Further, the steps in the processing methods described herein may be implemented by running one or more functional modules in information processing apparatus such as general-purpose processors or application specific chips, such as ASICs, FPGAs, PLDs, or other appropriate devices. These modules, combinations of these modules, and/or their combination with general hardware are included within the scope of protection.



FIGS. 2-5 illustrate simplified, schematic views of oilfield 100 having subterranean formation 102 containing reservoir 104 therein in accordance with implementations of various technologies and techniques described herein.

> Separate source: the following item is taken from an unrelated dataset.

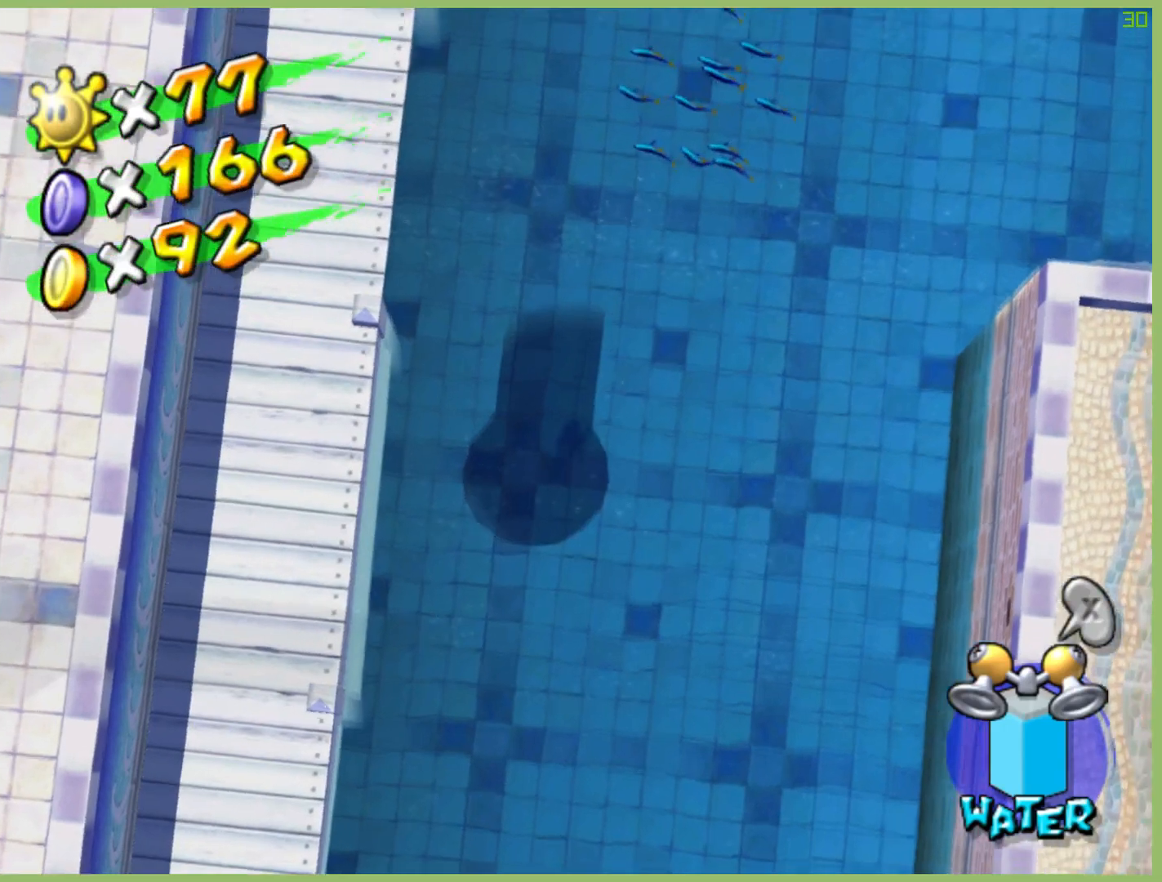
{"buttons": [], "left_stick": "up-right", "right_stick": "center", "button_events": []}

FIG. 2 illustrates a survey operation being performed by a survey tool, such as seismic truck 106.1, to measure properties of the subterranean formation. The survey operation is a seismic survey operation for producing sound vibrations. In FIG. 2, one such sound vibration, e.g., sound vibration 112 generated by source 110, reflects off horizons 114 in earth formation 116. A set of sound vibrations is received by sensors, such as geophone-receivers 118, situated on the earth's surface. The data received 120 is provided as input data to a computer 122.1 of a seismic truck 106.1, and responsive to the input data, computer 122.1 generates seismic data output 124. This seismic data output may be stored, transmitted or further processed as desired, for example, by data reduction.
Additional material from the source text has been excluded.